In 2012, Paul “The Vulture” Singer, a billionaire, gave $1 million to Restore Our Future, a super-PAC. So did his buddies John Paulson (also a billionaire), Julian Robertson (billionaire), Bill Koch (billionaire). Half a dozen other rich guys also ponied up millions to Restore Our Future. And a million bucks came from something called “F8 LLC.” Records indicate that F8 has estimated annual revenue of only $87,000 a year. So that $1 million donation must have been a real sacrifice. The “principal” of F8 is listed as Mr. Diego Villasenor. No photo, so I looked up the F8 man in Google image search and found this:
Whether this is the real Mr. Villasenor, or if there is a real Don Diego, or if he’s a Quechua Indian in Peru who believes photos will steal his soul, or if he has a soul at all, well, that just doesn’t matter. What matters is the “LLC,” which stands for Limited Liability Corporation. And under Citizens, the letters LLC mean F8 LLC can donate unlimited millions for political advertisements—and F8’s owner’s name, whether it really is Diego, his nationality, or even if he shot a man in Reno just to watch him die, is none of your damn business.

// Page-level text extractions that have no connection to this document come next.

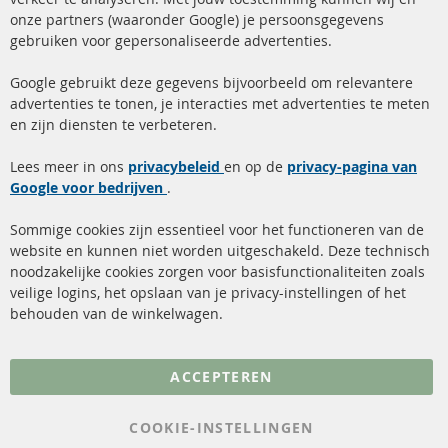
onze partners (waaronder Google) je persoonsgegevens
ma-do: 09-17 u, vr Fr 09-16 u
gebruiken voor gepersonaliseerde advertenties.
info@contra-automotive.de
facebook
instagram
Google gebruikt deze gegevens bijvoorbeeld om relevantere
advertenties te tonen, je interacties met advertenties te meten
Snelle links
Kundenservice
en zijn diensten te verbeteren.
Roetfilter (DPF)
Over ons
Lees meer in ons
privacybeleid
en op de
privacy-pagina van
Google voor bedrijven
Roetfilter reiniging
.
Betaalmethoden
Katalysator (KAT)
Verzendingskosten
Sommige cookies zijn essentieel voor het functioneren van de
website en kunnen niet worden uitgeschakeld. Deze technisch
sensoren
Contact
noodzakelijke cookies zorgen voor basisfunctionaliteiten zoals
veilige logins, het opslaan van je privacy-instellingen of het
FAQ
Annuleer contract
behouden van de winkelwagen.
Meer links
ACCEPTEREN
Gegevensbescherming
AGB
COOKIE-INSTELLINGEN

And what is Restore Our Future? Well, it is a kind of campaign Death Star that can and does emit crushing blasts of money to mutilate and destroy candidates who would oppose the electoral will of Paul “Vulture” Singer, F8, Bill Koch ($2 million donation), and the other billionaires.

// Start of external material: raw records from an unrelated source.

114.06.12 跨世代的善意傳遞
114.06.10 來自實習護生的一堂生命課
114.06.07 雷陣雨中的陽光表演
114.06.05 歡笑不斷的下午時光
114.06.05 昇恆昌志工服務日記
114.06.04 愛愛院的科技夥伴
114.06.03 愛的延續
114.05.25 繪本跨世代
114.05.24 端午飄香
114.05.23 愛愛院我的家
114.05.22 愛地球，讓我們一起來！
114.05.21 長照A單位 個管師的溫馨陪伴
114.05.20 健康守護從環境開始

In just the first couple months of 2012, Restore Our Future ran about $56 million through its cash colon to crap all over the opponents of Mitt Romney’s presidential bid. (Official records showed 87.4 percent of the super-PAC’s spending went into hate messages, i.e., negative ads and telephone calls.)
Buying a piece of the electoral process today costs tens, even hundreds, of millions of dollars. The Kochs were reduced to cooking for their friends to raise $70 million one night in Vail.
The Kochs’ dinner guests were entertained by the comedy of Governor Chris Christie of New Jersey, who had the audience rolling with laughter (according to a secret tape recording) with jokes about cutting pensions and teacher posts.3
Christie then explained that gas and oil companies and the very billionaires before him were victims of a cruel government that stood in the way of the Lord and His anointed:
“All they do is layer regulation and taxes and burdens on all those people who just wanted opportunities to use their God-given gifts and their ambition and their vision to try to improve their lives and through that, improve the lives of other people.”
Amen. (But just for the record, it wasn’t God who gave the Koch Brothers their gifts; they were Dad-given, inherited from Fred Koch, who made his fortune through oil deals with Joseph Stalin.)
Shortly after the Koch dinner, a secretly funded group called Committee for Our Children’s Future ran a series of TV ads reminding America that Governor Christie has performed more miracles in New Jersey than Jesus did at that wedding. Remember that name: Committee for Our Children’s Future.
The billionaires who picked up the million-a-plate tab for the Kochs’ “Prosperity,” and the million-a-pop kick-off for Singer’s “Future,” and Ice Man’s twenty big ones for Rove understood this just buys them a seat at the table, just the first stack of chips.
But why play? What do they want? And as Butch said to Sundance, “Who are these guys?”